172388.fb2 Dead Money - читать онлайн бесплатно полную версию книги . Страница 71

Dead Money - читать онлайн бесплатно полную версию книги . Страница 71

71.

There was a poker game that night. I resolved to go. I resolved to be a man. I resolved to win.

I called Butch. He was into it.

It was at a social club in Hoboken, across the river. Neon sign in the frosted window. Hudson County Men’s Club. Peephole in the door. A big lunk with a homemade haircut opened it.
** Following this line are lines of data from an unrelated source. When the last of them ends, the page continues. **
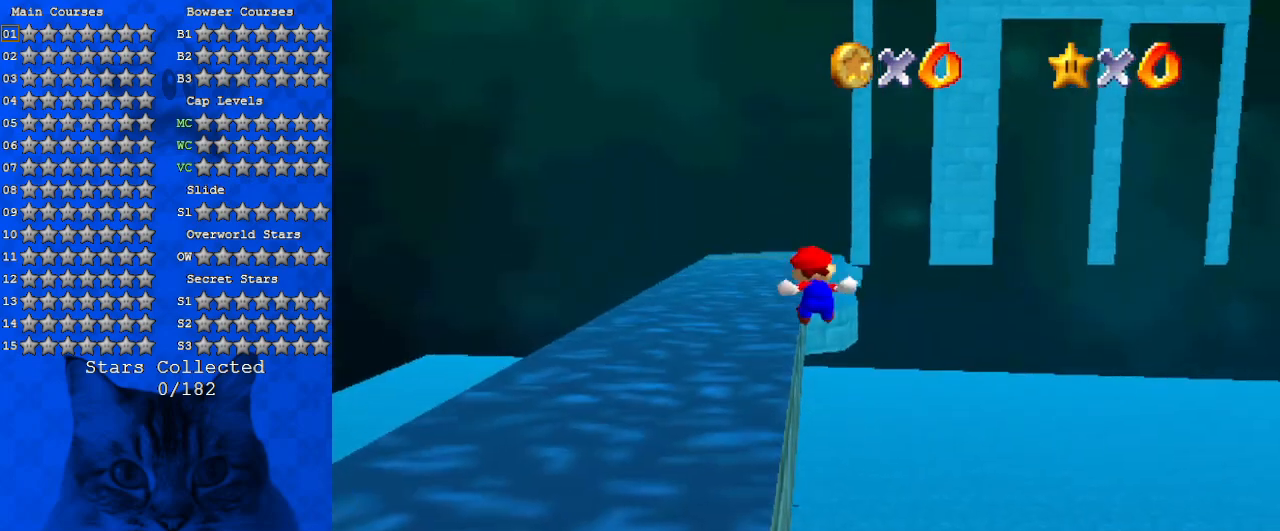
{"keys": ["left"], "events": [[67, "left", "down"], [400, "up", "up"]]}
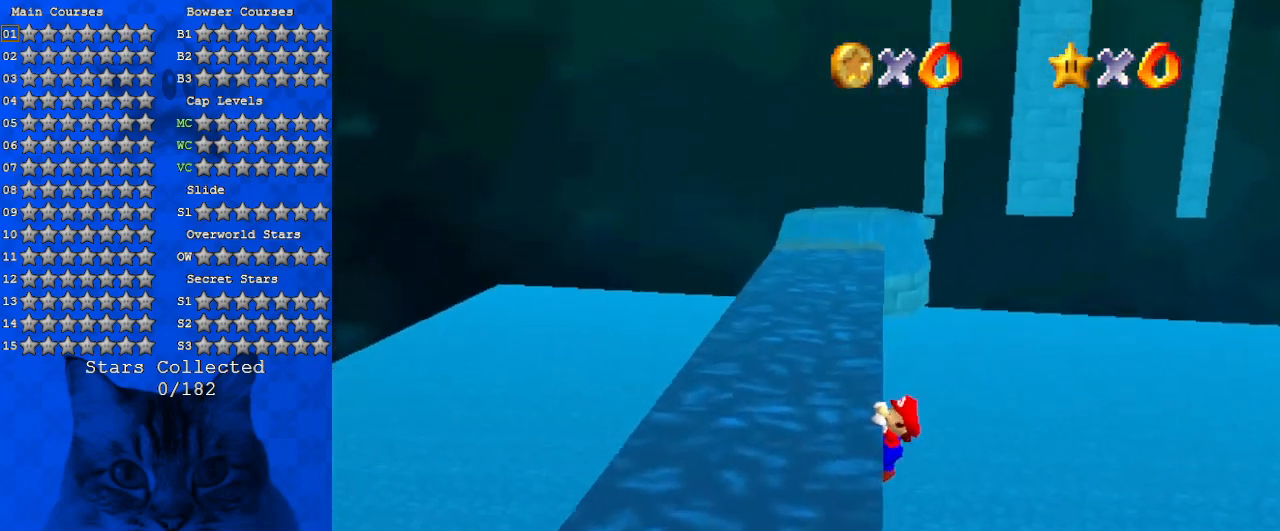
{"keys": [], "events": [[200, "left", "up"]]}
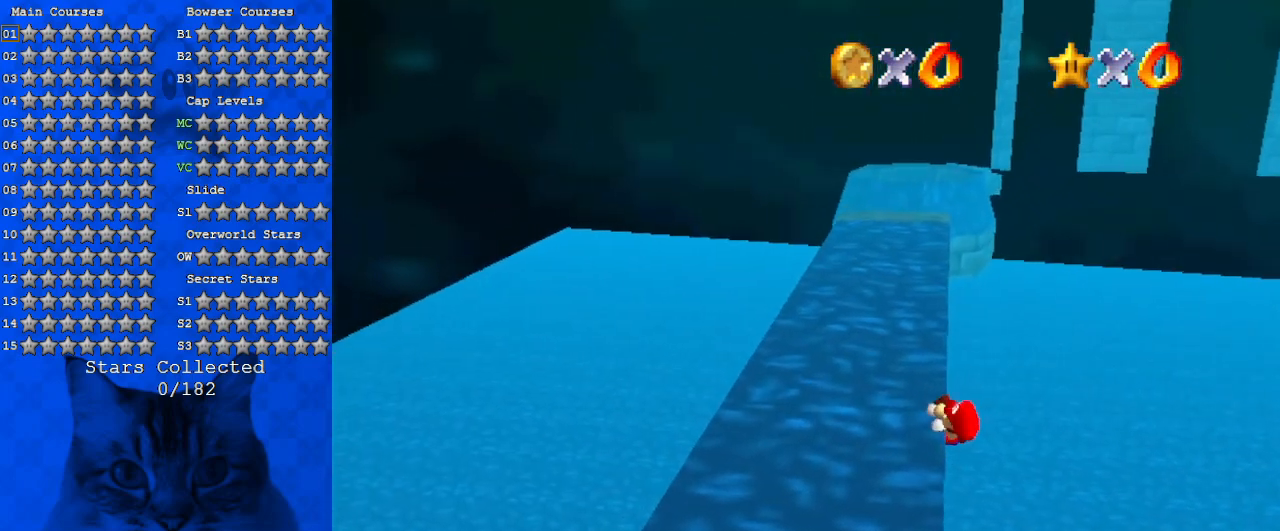
{"keys": ["shift"], "events": [[500, "shift", "down"]]}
We’re here for the poker game, I said.

The Lunk nodded, opened the door.

We walked in.

It was a picture from long ago. Linoleum floors. Hideous fluorescent light struggling through decades of dust and dead flies. Wooden fold-up chairs. Mary Mother of Jesus on the wall. In the corner the regulars were playing gin rummy. Beefy unsmiling guys with a lot of black hair and a way with a lead pipe.

They ignored us.

I wondered how Mike had talked his way into this place.

I didn’t ask. No percentage in it.

I sat down. Everyone was there. Butch. Mike. Straight Jake. Drunk Jake. Andrea. Jonesie. Even the Dane had made an appearance. I smiled and shook his hand. He gave me a sheepish nod. I realized that he had been more mortified than me. He’d stayed away the last few games out of embarrassment.
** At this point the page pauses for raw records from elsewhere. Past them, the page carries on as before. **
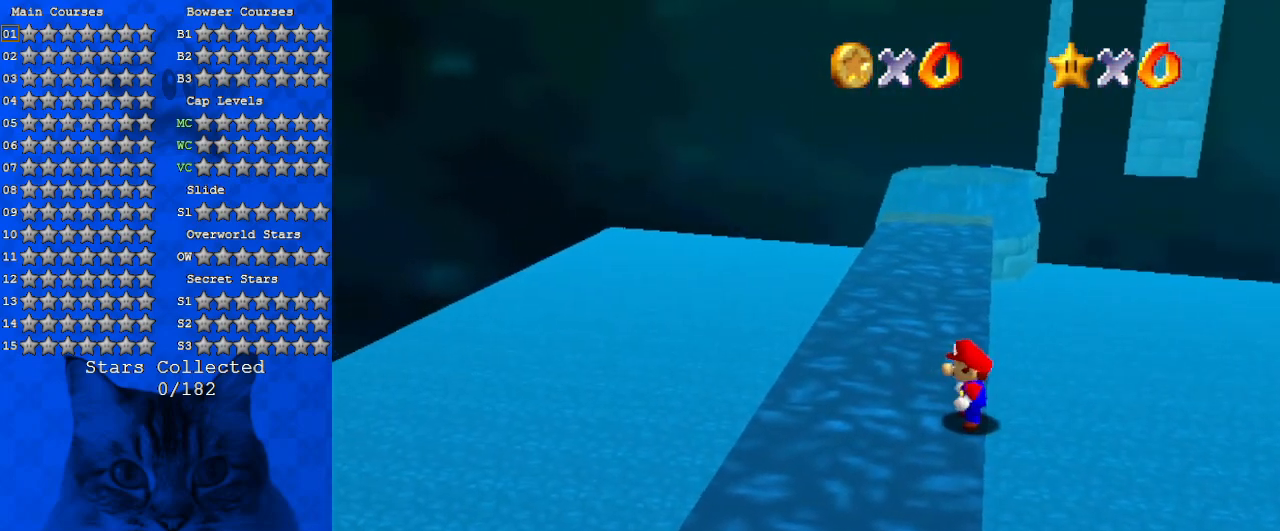
{"keys": ["shift", "up"], "events": [[33, "right", "down"], [33, "up", "down"], [233, "right", "up"]]}
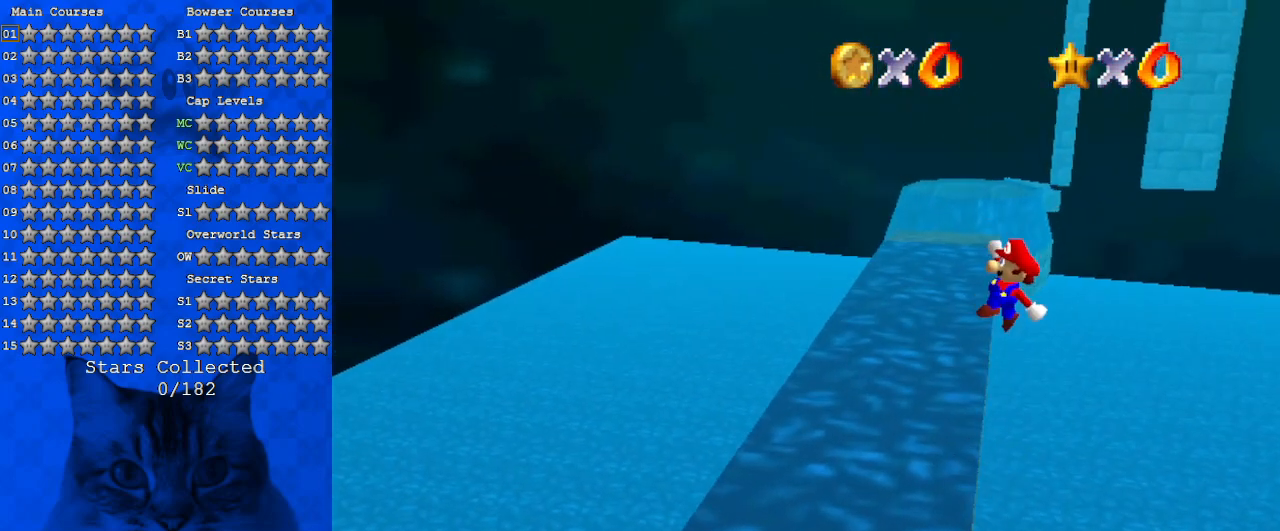
{"keys": ["left"], "events": [[100, "shift", "up"], [233, "left", "down"], [433, "up", "up"]]}
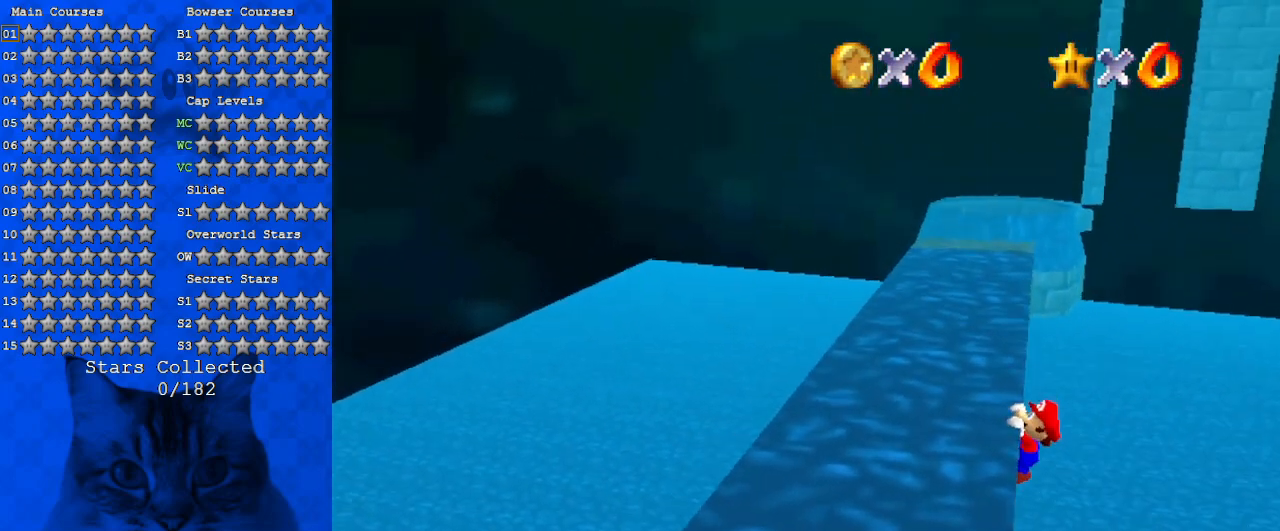
{"keys": [], "events": [[333, "left", "up"]]}
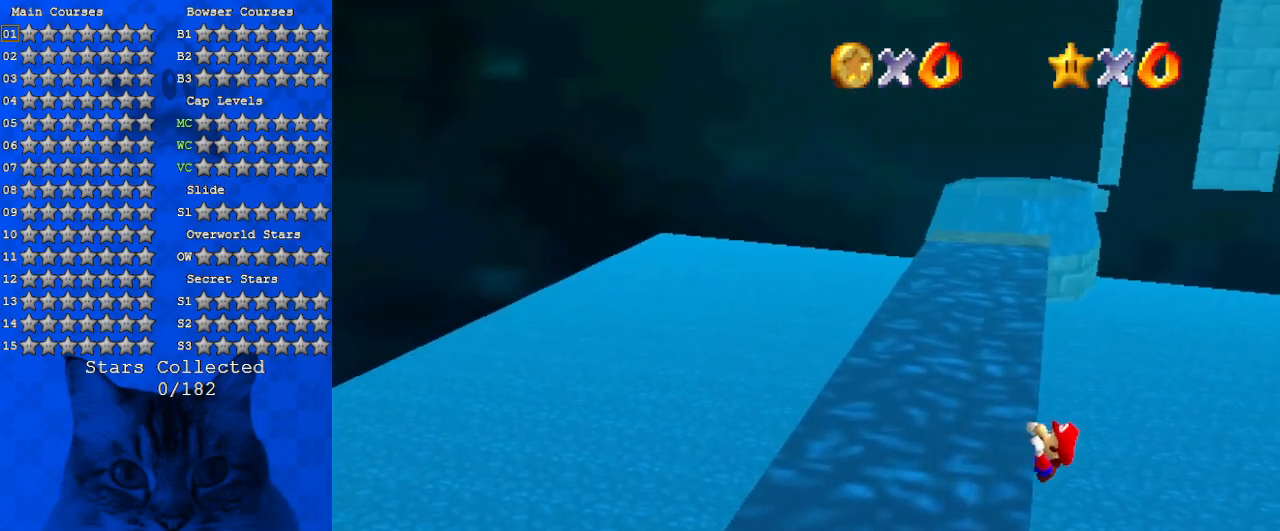
{"keys": [], "events": []}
It goes to show. There’s always someone more fucked up than you.

I played aggressive. I jammed the pot. I bluffed like hell. I hooded my eyes and glared the others down, my head slightly tilted in contempt. I said little. I drank a lot. I had no qualms. I had no inhibitions. I didn’t care. I was doing it for my father, my brother, my self-respect.

I won and kept on winning. I could see the dismay grow on their faces.
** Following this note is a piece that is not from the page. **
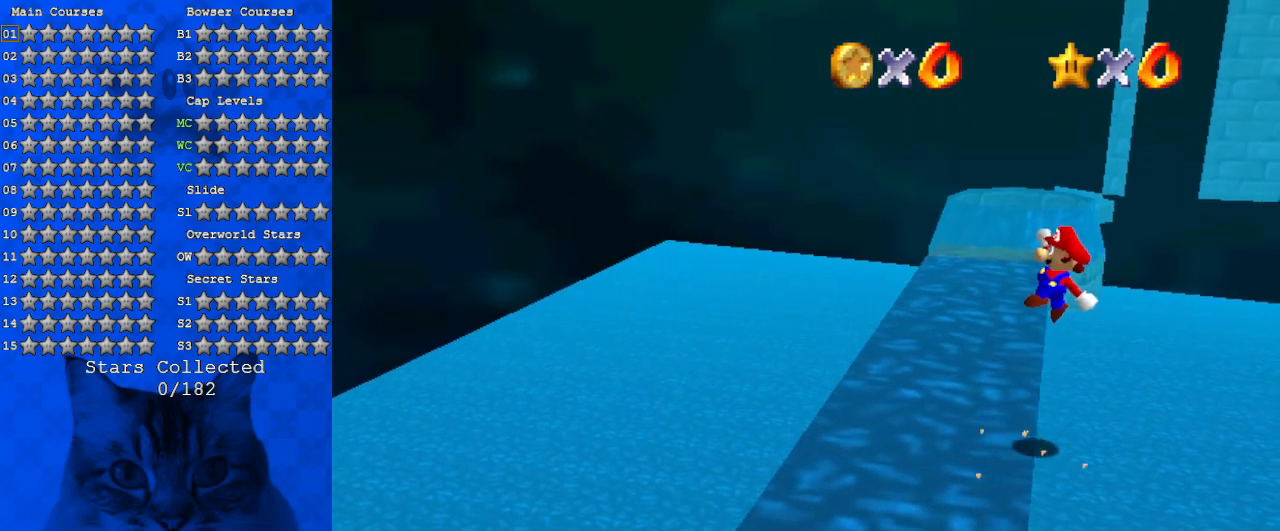
{"keys": ["left", "up"], "events": [[333, "left", "down"], [333, "shift", "up"]]}
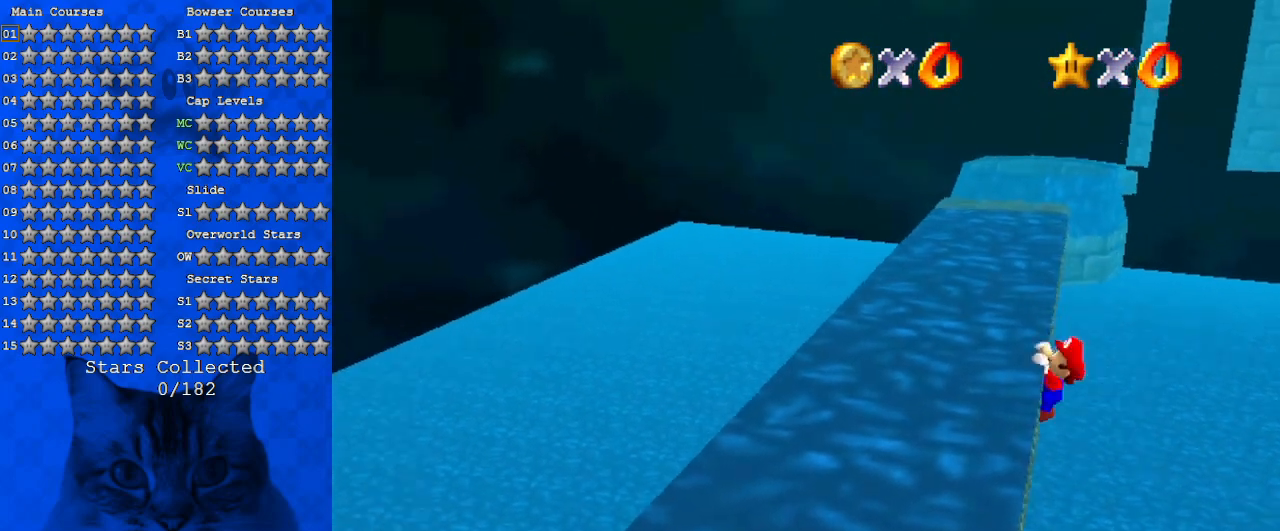
{"keys": ["left"], "events": [[133, "up", "up"]]}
Butch ran out of high fives. He ran out of cash.

I can’t compete, man, he said.

He called a cab.

It made me strong. They’d never seen a thing like this. I was in the zone. The slightest sign of weakness I could smell as clear as rotting fish. I pounced on it. I smelled the strong hands too. I picked up cues. I folded in odd places. I showed my rags when I’d jammed them out of a pot. I showed my Aces when I folded them to a straight. I had them on the run. Confusing. Unpredictable. Dangerous.

Andrea was losing too, like all the rest. But her dismay turned gradually to admiration. She leaned over, joked about the new aggressive me. I could smell the sexuality as strongly as the cards. I’d become a dog. A wolf. A snake. A door was opened to a new and feral world. My nether regions stirred.

My God, I thought. I’ve become a man again.

I won the last pot too. It was inevitable. It was a rush for the ages. I gathered up the cash. I stuffed it in my pockets, inside, out. I’d taken everybody’s money. They looked at me with awe. They weren’t angry. They were amazed. My pockets bulged. I grabbed Drunk Jake around the neck, dragged him into the night.